**Exercise brief**
Can you repeat every line of the records below word for word, leaving out the picture markers?

**Recorded data**
==*==
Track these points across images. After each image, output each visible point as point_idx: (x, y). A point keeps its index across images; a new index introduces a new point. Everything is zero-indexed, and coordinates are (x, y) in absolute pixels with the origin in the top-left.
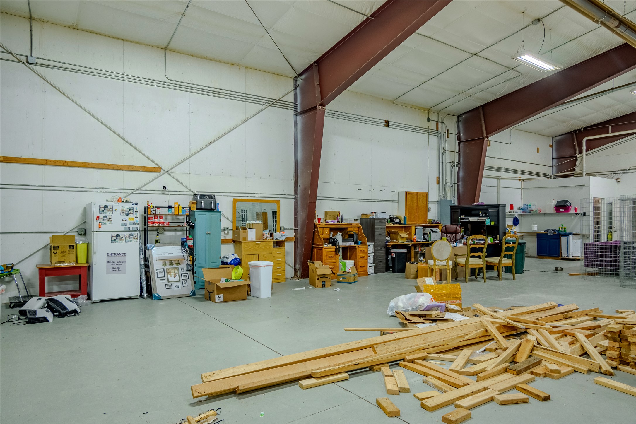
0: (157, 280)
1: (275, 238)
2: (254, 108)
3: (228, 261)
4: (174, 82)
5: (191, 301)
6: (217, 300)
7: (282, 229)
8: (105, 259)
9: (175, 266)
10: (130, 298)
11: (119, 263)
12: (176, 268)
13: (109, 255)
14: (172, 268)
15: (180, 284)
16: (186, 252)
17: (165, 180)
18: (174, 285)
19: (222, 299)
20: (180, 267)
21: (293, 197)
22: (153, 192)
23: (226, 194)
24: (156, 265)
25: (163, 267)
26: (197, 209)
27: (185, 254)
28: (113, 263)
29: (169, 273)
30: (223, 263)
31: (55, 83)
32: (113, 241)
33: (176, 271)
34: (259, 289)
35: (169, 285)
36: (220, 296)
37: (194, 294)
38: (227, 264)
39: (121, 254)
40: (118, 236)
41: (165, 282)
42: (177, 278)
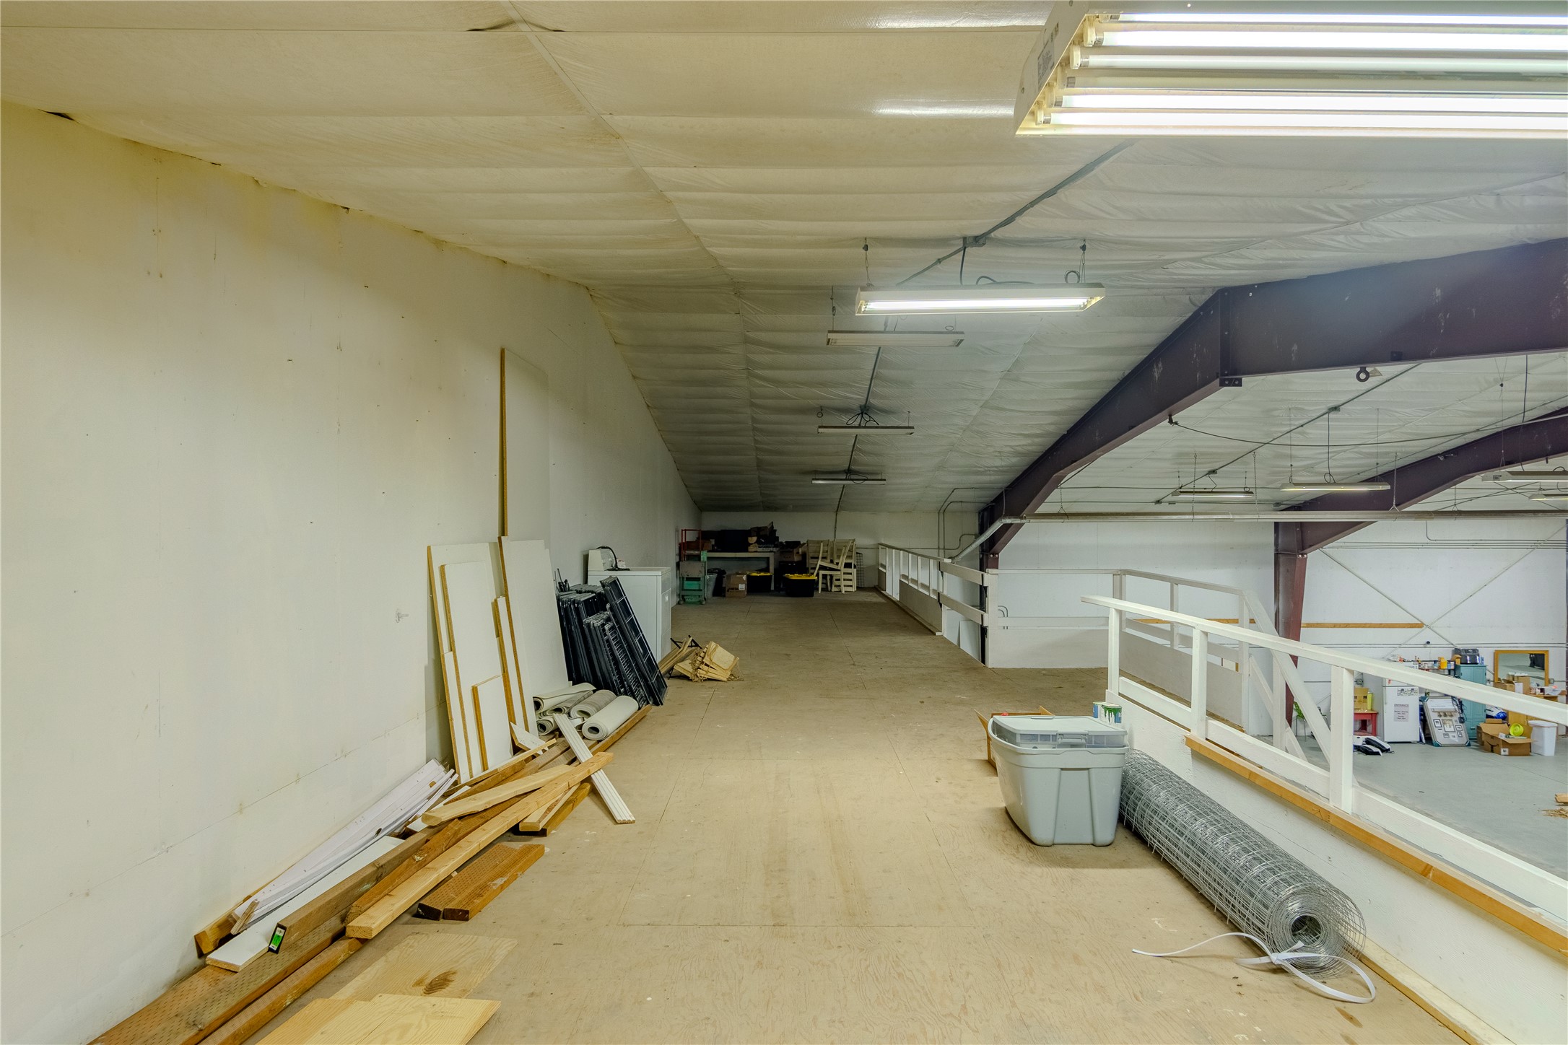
==*==
**Output of the exercise**
Track these points across images. After each image, output each visible point as point_idx: (x, y). A point keeps its index across images; a new index introduces a new point. Everything is zero-indexed, and coordinates are (x, y) in absolute pixels with the origin in the top-left.
0: (157, 280)
1: (275, 238)
2: (254, 108)
3: (228, 261)
4: (174, 82)
5: (191, 301)
6: (217, 300)
7: (282, 229)
8: (105, 259)
9: (175, 266)
10: (130, 298)
11: (119, 263)
12: (176, 268)
13: (109, 255)
14: (172, 268)
15: (180, 284)
16: (186, 252)
17: (165, 180)
18: (174, 285)
19: (222, 299)
20: (180, 267)
21: (293, 197)
22: (153, 192)
23: (226, 194)
24: (156, 265)
25: (163, 267)
26: (197, 209)
27: (185, 254)
28: (113, 263)
29: (169, 273)
30: (223, 263)
31: (55, 83)
32: (113, 241)
33: (176, 271)
34: (259, 289)
35: (169, 285)
36: (220, 296)
37: (194, 294)
38: (227, 264)
39: (121, 254)
40: (118, 236)
41: (165, 282)
42: (177, 278)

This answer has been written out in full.